— EXERCISE —
Copy, exactly as written, the lines that begin at the one containing "advocacy organization effectively assisting" and end at the one containing "Table of Conte". Skip any pictures in the data below.

— RECORDS TO USE —

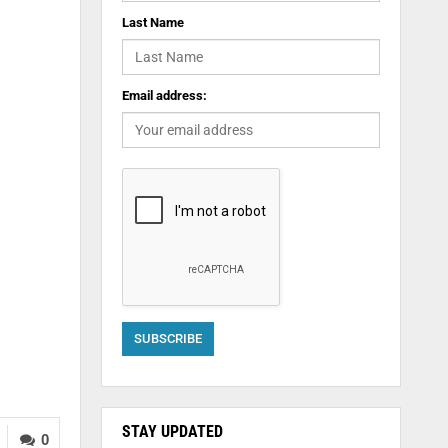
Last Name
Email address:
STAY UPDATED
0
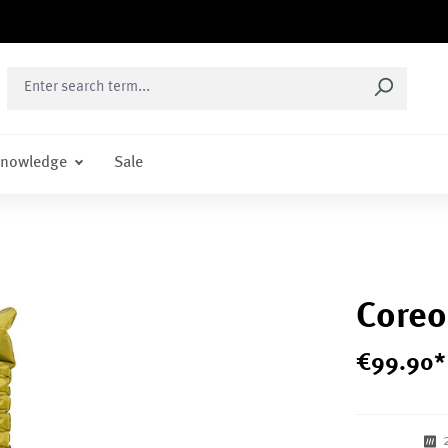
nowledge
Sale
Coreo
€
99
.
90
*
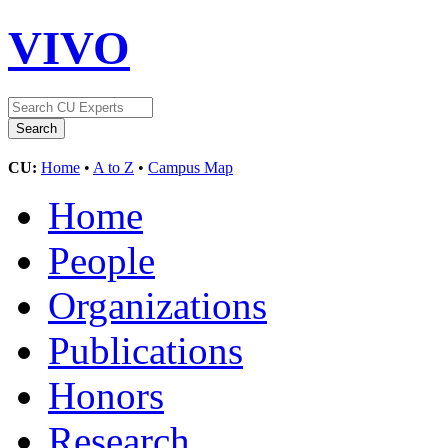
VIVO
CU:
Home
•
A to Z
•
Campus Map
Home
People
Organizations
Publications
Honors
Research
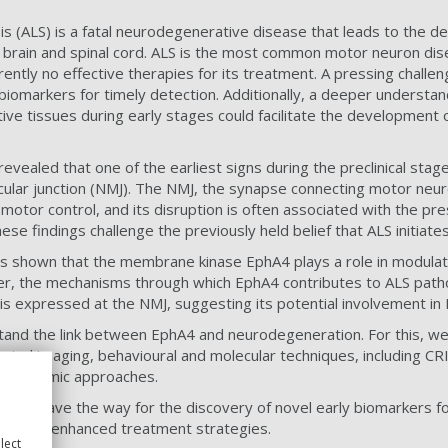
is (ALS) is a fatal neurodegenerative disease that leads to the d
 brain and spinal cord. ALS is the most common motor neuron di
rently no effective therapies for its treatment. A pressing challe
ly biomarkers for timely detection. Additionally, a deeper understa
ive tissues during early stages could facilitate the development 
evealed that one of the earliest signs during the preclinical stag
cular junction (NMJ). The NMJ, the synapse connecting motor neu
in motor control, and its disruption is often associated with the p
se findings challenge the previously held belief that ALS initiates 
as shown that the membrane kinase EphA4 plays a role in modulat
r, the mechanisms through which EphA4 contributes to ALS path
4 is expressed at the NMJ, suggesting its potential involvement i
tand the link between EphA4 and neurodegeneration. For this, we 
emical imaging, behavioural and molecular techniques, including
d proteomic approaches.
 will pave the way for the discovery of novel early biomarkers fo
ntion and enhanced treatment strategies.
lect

* * *

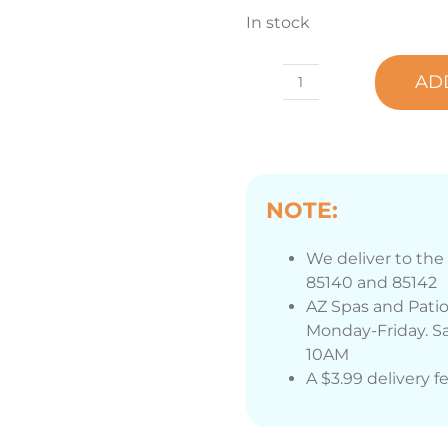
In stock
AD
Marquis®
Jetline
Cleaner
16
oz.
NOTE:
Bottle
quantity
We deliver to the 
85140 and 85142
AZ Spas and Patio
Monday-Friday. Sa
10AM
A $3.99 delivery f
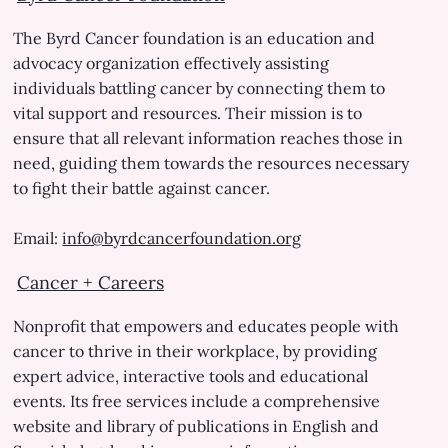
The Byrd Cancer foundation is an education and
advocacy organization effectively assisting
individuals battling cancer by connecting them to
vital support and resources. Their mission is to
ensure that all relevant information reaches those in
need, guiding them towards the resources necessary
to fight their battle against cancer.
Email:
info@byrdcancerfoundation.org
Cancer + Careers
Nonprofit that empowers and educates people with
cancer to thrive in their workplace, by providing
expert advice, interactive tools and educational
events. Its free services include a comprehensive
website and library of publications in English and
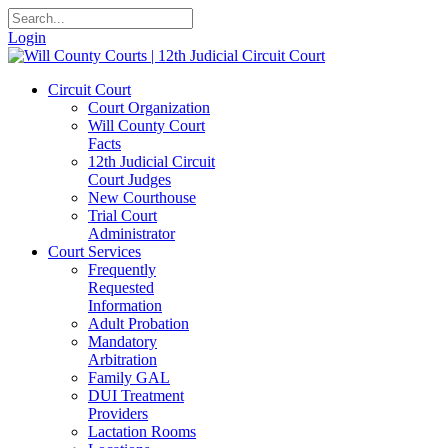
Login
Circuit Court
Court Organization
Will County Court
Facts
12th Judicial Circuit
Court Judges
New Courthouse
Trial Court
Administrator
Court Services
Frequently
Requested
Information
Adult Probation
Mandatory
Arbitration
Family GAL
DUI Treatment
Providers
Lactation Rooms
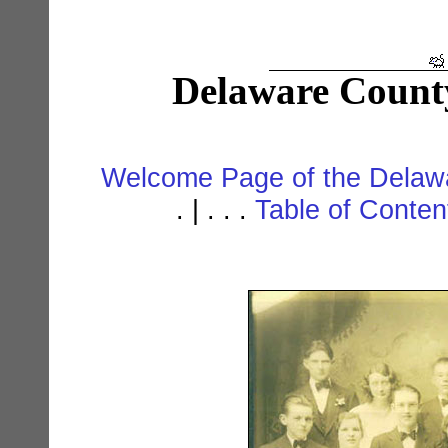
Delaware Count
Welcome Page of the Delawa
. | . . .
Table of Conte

— ANSWER TO THE PROBLEM —
advocacy organization effectively assisting
individuals battling cancer by connecting them to
vital support and resources. Their mission is to
ensure that all relevant information reaches those in
need, guiding them towards the resources necessary
to fight their battle against cancer.
Email:
info@byrdcancerfoundation.org
Cancer + Careers
Nonprofit that empowers and educates people with
cancer to thrive in their workplace, by providing
expert advice, interactive tools and educational
events. Its free services include a comprehensive
website and library of publications in English and
Login
Circuit Court
Court Organization
Will County Court
Facts
12th Judicial Circuit
Court Judges
New Courthouse
Trial Court
Administrator
Court Services
Frequently
Requested
Information
Adult Probation
Mandatory
Arbitration
Family GAL
DUI Treatment
Providers
Lactation Rooms
Delaware Count
Welcome Page of the Delawa
. | . . .
Table of Conte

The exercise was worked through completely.